The task
An exact copy of every record, with no pictures, please.

Data records
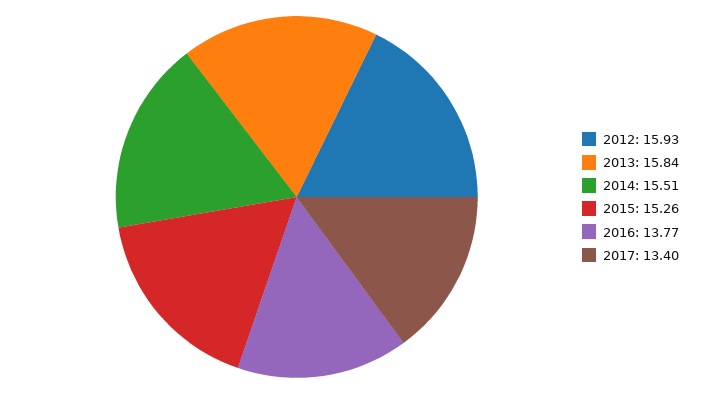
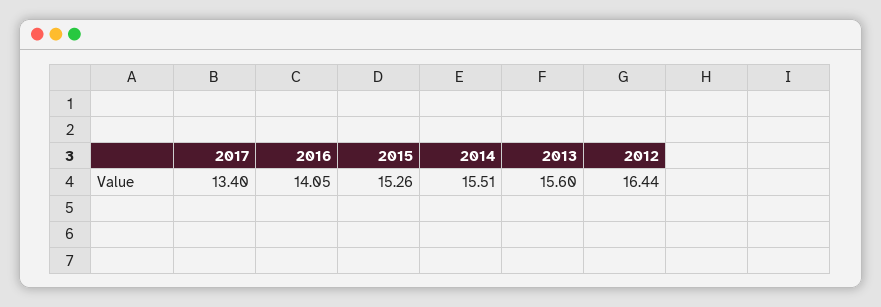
  {
-   "2012": 15.93,
+   "2012": 16.44,
-   "2013": 15.84,
+   "2013": 15.6,
    "2014": 15.51,
    "2015": 15.26,
-   "2016": 13.77,
+   "2016": 14.05,
    "2017": 13.4
  }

Finished exercise
  {
-   "2012": 15.93,
+   "2012": 16.44,
-   "2013": 15.84,
+   "2013": 15.6,
    "2014": 15.51,
    "2015": 15.26,
-   "2016": 13.77,
+   "2016": 14.05,
    "2017": 13.4
  }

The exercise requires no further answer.